The Battle for Mons • As the unsuspecting Germans marched down this road, a British unit (Irish Dragoons) arrived at this point and set up an ambush. It was here that the first shots of the war were fired (between Germany and Britain); the first from Corporal E. Thomas. Again, note the restaurant on the right and the white marker on the left!!!
The Battle for Mons • The ambush on the Germans was short lived and the British soon withdrew to this point. Although a new modern bridge has taken its place here, there was once a manual draw-bridge. As the British retreated, they drew the bridge in a parallel manner with the canal so as to not allow the Germans to cross over it.
The Battle for Mons • Musketier August Niemeier climbed the bridge to draw it perpendicular. He was shot several times, but still managed to close the bridge and allow the German units on the northern side of the canal to cross making the takeover of Mons imminent. August Niemeier died and was the first soldier to be awarded the Iron Cross on August 23rd, 1914.
The Battle for Mons • Only a few hundred meters away on this bridge, Lt. M. J. Dease V.C. and Private S.F. Godley V.C. set up a position to prevent the Germans from crossing. For their efforts, they were both, posthumously, awarded the first Victoria Crosses of the First World War.
The Battle for Mons • Take a second now to see how close the actions which won the first Iron Cross and Victoria Crosses were.
The Battle for Mons • A couple kilometers away is a quite cemetery in St. Symphorien. It is here that Musketier August Niemeier, winner of the first Iron Cross in combat in the First World War is laid to rest.
The Battle for Mons • A couple yards away, you can find the resting place of Lt. M. J. Dease V.C., winner of the first Victoria Cross in combat in the First World War.
The Battle for Mons • Here is another view of St. Symphorien Cemetery. The grey tombs are German soldiers. They are marked only with the name, city of origin and their function in the war. The British are much more decorated and if they won medals, it is noted.
The Battle for Mons • Note the coat of arms of the soldier's regiment or nationality on Allied British or Commonwealth soldiers only.
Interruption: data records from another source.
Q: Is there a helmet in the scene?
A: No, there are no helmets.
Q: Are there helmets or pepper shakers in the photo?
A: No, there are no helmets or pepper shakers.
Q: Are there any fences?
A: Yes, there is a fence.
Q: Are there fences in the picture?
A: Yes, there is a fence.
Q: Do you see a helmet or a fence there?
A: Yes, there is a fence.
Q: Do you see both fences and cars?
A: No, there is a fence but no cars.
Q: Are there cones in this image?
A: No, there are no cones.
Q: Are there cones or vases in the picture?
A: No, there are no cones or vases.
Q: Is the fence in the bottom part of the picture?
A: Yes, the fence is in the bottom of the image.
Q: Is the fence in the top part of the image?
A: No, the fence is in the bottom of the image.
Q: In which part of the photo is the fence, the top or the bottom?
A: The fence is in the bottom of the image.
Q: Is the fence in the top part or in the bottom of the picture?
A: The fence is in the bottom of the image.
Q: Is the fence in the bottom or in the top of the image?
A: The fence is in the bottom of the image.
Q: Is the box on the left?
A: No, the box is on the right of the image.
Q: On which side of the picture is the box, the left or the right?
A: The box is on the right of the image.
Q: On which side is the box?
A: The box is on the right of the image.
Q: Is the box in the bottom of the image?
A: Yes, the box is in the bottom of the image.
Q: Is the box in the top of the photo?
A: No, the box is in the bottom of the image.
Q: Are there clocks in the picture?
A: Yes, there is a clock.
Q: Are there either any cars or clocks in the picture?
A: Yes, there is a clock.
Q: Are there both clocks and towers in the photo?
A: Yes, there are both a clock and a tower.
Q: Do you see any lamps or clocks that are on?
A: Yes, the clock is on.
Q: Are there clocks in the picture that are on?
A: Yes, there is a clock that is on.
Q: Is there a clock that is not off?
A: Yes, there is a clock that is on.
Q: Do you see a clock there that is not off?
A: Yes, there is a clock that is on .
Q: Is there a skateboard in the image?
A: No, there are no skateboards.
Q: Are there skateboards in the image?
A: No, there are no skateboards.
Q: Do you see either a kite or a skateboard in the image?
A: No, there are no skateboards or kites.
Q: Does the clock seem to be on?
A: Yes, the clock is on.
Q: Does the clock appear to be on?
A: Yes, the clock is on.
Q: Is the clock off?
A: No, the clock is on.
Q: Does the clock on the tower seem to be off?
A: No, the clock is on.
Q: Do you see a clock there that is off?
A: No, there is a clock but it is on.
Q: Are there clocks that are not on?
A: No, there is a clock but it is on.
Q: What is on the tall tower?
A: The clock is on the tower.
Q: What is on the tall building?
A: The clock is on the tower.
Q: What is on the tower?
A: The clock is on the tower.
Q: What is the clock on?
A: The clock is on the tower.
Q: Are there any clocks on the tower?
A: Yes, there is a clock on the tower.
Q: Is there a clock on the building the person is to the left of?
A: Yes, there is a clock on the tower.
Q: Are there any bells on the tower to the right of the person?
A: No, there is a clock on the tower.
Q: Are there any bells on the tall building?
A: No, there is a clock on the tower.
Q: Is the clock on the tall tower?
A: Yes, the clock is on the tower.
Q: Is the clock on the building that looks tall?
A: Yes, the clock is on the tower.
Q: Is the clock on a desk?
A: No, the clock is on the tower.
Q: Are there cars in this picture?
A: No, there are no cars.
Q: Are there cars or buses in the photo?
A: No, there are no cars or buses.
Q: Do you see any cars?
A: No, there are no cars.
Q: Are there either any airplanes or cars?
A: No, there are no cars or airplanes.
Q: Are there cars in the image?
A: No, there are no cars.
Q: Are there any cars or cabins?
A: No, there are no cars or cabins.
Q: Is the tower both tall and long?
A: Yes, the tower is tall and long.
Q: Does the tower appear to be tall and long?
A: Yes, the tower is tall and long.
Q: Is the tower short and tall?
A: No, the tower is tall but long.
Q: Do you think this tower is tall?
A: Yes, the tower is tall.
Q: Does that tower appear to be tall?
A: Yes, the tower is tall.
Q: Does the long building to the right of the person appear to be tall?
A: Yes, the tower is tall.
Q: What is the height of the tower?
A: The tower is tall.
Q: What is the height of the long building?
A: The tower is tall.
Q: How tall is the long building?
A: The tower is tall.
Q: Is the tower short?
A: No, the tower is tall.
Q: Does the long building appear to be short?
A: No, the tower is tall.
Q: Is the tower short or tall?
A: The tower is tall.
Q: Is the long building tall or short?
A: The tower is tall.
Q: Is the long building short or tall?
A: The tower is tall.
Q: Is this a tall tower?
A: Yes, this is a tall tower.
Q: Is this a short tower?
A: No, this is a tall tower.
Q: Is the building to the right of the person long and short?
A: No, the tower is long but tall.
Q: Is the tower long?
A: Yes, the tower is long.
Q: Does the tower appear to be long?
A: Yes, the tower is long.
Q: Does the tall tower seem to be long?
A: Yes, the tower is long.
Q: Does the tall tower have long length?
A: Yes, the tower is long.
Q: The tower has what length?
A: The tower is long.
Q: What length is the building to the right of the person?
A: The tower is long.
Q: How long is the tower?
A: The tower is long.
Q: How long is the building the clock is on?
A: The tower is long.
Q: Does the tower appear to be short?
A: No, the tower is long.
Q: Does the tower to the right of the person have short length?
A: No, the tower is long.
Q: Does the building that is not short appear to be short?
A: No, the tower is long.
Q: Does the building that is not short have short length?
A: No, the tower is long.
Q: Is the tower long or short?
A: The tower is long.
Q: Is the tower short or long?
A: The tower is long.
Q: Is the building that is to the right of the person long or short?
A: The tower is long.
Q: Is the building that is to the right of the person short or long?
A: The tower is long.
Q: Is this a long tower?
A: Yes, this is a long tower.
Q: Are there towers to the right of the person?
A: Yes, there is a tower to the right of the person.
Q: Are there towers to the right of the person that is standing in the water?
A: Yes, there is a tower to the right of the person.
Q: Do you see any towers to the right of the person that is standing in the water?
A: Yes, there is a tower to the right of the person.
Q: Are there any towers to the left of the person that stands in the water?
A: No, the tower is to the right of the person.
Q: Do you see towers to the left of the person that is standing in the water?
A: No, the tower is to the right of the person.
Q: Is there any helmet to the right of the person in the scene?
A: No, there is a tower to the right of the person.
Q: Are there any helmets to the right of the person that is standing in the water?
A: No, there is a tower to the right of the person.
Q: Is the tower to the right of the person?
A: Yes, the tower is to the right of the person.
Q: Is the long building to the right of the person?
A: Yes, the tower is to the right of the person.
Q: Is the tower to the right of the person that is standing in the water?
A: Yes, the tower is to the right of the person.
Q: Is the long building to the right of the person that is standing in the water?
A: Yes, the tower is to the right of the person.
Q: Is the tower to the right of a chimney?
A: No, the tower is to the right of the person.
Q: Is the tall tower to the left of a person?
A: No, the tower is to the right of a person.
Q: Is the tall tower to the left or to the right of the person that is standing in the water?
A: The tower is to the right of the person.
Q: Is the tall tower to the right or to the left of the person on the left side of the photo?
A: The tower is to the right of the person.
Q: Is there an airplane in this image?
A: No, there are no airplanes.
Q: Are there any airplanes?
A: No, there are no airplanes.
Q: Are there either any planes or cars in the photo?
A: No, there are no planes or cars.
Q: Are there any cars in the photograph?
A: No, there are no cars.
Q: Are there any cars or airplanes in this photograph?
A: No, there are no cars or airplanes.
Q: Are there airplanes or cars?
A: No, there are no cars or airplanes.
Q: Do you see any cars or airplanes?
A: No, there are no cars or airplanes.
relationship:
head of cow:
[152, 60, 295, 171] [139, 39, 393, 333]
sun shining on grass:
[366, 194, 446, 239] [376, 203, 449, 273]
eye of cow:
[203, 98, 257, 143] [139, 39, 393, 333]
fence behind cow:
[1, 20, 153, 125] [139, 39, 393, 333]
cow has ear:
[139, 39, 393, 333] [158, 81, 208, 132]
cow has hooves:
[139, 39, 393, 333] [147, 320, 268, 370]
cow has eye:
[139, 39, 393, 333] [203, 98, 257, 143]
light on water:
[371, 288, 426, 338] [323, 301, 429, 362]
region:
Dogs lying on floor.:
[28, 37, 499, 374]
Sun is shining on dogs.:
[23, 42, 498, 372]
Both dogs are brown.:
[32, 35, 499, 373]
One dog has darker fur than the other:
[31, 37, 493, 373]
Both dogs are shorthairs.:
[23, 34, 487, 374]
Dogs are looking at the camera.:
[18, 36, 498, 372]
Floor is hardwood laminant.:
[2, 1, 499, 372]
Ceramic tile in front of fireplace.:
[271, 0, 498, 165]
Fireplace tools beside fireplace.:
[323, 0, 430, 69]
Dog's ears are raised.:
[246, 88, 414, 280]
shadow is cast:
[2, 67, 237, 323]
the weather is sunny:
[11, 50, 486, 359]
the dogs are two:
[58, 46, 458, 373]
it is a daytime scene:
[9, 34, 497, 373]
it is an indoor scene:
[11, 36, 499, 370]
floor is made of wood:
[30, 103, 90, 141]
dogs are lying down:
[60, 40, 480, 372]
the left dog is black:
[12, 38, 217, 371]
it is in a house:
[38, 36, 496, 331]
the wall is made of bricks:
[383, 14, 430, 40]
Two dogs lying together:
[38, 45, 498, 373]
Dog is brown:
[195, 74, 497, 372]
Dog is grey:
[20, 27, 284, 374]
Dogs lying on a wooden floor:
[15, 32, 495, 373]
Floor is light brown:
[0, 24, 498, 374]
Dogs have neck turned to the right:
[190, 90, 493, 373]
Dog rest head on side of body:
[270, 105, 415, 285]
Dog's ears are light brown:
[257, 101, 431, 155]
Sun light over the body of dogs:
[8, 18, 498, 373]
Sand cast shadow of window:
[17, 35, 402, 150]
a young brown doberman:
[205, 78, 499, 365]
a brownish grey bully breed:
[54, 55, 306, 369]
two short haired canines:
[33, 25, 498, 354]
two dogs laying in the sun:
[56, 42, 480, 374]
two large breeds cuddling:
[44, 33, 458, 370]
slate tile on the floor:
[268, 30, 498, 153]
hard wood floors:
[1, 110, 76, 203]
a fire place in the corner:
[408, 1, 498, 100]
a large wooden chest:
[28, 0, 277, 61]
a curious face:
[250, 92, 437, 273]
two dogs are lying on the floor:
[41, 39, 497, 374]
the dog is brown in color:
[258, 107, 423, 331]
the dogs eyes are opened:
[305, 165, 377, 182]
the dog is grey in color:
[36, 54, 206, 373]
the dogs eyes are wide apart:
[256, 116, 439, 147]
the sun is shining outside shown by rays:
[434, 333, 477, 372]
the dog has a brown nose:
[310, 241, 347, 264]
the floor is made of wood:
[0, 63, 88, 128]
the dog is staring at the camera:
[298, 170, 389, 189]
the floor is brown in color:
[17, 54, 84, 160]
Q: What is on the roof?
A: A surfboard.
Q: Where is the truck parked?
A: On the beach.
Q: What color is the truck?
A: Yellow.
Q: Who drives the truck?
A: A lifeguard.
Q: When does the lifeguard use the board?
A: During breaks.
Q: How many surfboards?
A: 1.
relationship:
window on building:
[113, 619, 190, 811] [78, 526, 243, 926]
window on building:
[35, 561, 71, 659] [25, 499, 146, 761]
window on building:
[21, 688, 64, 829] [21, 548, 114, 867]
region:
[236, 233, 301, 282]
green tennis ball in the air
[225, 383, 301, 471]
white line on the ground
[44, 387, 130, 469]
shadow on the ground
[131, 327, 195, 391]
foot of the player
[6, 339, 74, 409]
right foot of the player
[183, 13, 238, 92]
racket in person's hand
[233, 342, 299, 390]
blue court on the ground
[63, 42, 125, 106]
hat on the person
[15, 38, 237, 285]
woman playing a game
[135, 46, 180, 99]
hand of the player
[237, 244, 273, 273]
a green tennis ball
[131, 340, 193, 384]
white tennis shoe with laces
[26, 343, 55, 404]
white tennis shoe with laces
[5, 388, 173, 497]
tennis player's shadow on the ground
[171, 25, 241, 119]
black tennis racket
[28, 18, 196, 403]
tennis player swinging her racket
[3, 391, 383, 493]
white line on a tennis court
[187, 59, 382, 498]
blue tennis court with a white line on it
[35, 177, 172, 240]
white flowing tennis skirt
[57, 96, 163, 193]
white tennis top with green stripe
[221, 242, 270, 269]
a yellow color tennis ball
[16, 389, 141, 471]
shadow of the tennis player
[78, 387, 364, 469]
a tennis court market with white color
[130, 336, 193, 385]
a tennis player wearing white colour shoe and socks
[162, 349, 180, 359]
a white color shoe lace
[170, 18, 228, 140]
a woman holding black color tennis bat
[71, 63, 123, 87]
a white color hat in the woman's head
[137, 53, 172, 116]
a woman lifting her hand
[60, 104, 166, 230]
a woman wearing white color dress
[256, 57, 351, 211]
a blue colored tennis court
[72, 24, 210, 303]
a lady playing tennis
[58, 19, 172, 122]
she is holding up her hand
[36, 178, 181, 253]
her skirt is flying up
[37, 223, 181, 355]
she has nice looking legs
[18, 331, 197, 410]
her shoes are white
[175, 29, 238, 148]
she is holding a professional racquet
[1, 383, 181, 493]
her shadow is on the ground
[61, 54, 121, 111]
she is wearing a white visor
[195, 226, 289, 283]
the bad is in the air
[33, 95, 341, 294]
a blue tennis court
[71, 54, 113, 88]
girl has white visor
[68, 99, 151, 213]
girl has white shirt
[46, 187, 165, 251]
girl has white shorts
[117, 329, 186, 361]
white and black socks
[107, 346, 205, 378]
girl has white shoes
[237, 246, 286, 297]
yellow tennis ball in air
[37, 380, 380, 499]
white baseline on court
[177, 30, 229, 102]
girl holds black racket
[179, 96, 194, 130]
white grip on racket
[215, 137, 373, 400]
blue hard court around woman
Also notice the flowers on all the Allied tombs and compare with the Germans.
GOT TWO MINUTES? • In this same cemetery, we find Private George Price. As he arrived along the southern bank of the Mons Canal, he noticed some young ladies on the northern side dancing in the centre square of their small village.
GOT TWO MINUTES? • Price jumped at the opportunity to introduce himself to them. As he approached the young ladies, a German sniper ended his life. It was only 10:58 in the morning of November 11th, 1918. At 11:00, the war ended. Private George Price was the last soldier of the war killed in combat (not just Canadian). He too, is buried at St. Symphorien. Two more minutes and he was going home!
GOT TWO MINUTES? • Many years later, Private George Price's comrades came back to the site where he was killed and left a commemorative plaque.
The Battle for Mons • Another short drive and you get to this memorial. It commemorates the resistance of some Belgian civilians who dared to oppose the Germans during the First World War. Behind these trees, there was a Prisoner of War camp and a German military base.
The Battle for Mons • Behind the trees and inside the base, are these five pillars. These were the posts that the resistance and other Allied POWs were tied to, before being executed.
The Battle for Mons • Ironically, the German military base has now been converted … into another military base!
The Battle for Mons • This is now the site of NATO’s military headquarters known as S.H.A.P.E. What is perhaps more ironic, is that a short walk from this gate leads you to a hotel and restaurant! Note the plaque.
The Battle for Mons • Before we look at the next photo, consider these points: the First World War lasted four years, the Germans nearly made it to Paris (about 250 km away) and about 11 million people died …
The Battle for Mons • … and the war on the Western Front begins and ends within 100 m of each other.